Here, it is clear that the only questions raised in Claimant’s petition to review related to Employer’s miscalculation in payment to Claimant’s attorney in the compensation claim, and, Employer’s miscalculation in payment to Claimant of benefits. Nowhere in the petition to review did Claimant raise the issue of his reimbursement of attorney’s fees and costs incurred by him in his third party action. Further, the referee disposed of the issues raised in Claimant’s petition to review in the April 22, 1991 order wherein he ordered Employer to pay Claimant interest for the calculated grace period and additionally directed Employer to pay Claimant’s compensation counsel a fee of 20% of the outstanding interest amount payable to Claimant. Claimant’s appeal to the Board from this order did not embrace any of the issues raised in his petition to review and finally disposed of by the referee.
Accordingly, we affirm the dismissal of Claimant’s appeal by the Board.
*626ORDER
AND NOW, this 7th day of April, 1993, the order of the Worker’s Compensation Appeal Board dated May 22, 1992 dismissing the appeal of Leo Creighan is affirmed.
. Act of June 2, 1915, P.L. 736, as amended, 77 P.S. §§ 1-1031.
. The assertion of a third party claim does not affect a claimant’s entitlement to compensation payments.
. 77 P.S. § 671 provides in relevant part:
Where the compensable injury is caused in whole or in part by the act or omission of a third party, the employer shall be subrogated to the right of the employe ... against such third party to the extent of the compensation payable under this article by the employer; reasonable attorney's fees and other proper disbursements incurred in obtaining a recovery or in effectuating a compromise settlement shall be prorated between the employer and the employe ... [t]he employer shall pay that proportion of the attorney's fees and other proper disbursements that the amount of compensation paid or payable at the time of recovery or settlement bears to the total recovery or settlement....
. We note that the referee’s reference here is to Claimant's counsel in the compensation matter.
. Claimant neither referred to nor appealed from any other part of the referee's April 22, 1991 order.
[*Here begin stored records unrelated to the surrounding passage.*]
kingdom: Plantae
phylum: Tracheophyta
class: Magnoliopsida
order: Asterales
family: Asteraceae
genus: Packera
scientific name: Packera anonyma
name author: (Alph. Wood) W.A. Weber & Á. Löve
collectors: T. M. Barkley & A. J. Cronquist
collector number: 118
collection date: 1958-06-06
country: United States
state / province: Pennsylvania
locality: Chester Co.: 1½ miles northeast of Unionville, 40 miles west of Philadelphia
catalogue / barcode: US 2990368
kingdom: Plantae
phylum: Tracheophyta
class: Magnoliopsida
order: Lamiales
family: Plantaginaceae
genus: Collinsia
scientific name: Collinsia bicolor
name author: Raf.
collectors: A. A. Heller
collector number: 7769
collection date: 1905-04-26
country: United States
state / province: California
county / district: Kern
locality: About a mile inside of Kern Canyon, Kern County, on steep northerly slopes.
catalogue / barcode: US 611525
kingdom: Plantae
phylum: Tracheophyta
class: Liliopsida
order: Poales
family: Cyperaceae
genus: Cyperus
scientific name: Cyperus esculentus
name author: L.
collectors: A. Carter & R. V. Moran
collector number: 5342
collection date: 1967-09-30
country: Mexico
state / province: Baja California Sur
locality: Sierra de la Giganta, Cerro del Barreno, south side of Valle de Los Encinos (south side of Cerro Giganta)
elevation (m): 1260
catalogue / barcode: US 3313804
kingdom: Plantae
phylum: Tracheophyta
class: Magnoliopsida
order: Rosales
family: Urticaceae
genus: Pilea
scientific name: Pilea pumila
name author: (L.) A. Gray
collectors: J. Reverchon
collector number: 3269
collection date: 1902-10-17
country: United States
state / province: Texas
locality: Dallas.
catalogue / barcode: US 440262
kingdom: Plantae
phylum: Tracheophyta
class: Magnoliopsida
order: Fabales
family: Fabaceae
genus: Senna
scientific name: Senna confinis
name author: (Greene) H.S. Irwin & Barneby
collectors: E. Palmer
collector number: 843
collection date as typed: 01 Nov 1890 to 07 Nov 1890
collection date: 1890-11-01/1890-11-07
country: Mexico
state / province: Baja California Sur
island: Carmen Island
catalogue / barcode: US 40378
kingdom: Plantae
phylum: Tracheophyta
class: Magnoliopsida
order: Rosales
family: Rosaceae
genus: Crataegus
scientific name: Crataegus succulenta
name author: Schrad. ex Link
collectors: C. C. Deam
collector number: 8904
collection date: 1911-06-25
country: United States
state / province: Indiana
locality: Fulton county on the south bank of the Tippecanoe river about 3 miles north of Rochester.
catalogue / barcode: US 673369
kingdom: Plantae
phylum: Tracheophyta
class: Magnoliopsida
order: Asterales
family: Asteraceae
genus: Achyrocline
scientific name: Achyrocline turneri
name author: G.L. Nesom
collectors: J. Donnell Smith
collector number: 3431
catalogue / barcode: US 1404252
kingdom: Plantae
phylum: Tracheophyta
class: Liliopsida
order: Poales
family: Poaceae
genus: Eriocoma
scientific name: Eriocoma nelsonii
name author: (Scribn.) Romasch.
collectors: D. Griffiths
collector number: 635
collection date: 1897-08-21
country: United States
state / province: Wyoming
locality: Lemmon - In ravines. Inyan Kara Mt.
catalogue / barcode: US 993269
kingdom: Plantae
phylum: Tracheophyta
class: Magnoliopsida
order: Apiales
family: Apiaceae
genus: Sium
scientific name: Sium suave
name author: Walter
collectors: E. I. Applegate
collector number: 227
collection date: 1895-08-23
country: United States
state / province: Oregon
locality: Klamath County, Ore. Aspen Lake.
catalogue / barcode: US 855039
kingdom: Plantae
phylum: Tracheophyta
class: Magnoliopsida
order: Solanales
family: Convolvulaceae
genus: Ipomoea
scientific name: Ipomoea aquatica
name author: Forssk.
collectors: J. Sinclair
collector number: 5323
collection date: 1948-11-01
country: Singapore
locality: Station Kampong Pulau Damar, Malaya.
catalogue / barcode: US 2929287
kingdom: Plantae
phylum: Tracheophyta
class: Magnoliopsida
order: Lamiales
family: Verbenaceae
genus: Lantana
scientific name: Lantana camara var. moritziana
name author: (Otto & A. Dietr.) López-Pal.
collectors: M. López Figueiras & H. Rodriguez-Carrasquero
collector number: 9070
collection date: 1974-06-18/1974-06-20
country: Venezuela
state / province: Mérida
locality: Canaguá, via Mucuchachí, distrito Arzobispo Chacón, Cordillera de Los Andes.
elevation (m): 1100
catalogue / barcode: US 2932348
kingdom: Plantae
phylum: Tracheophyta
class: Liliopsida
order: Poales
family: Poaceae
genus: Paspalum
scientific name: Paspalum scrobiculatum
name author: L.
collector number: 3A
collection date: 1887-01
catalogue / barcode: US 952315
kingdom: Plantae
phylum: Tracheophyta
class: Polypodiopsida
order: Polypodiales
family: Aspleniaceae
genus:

. The Board did not address the issue raised by Claimant on appeal, but instead, addressed the correctness of the calculation of the grace period which was neither before the referee or the Board. We will affirm the Board’s dismissal of Claimant’s appeal but not for the reasons set forth by the Board. It has long been recognized that a reviewing court may affirm an order if the order is correct for any reason, regardless of the reasons given by the tribunal whose order is under review. Department of Public Welfare v. Dauphin County, Etc., 90 Pa.Commonwealth Ct. 295, 495 A.2d 214 (1985).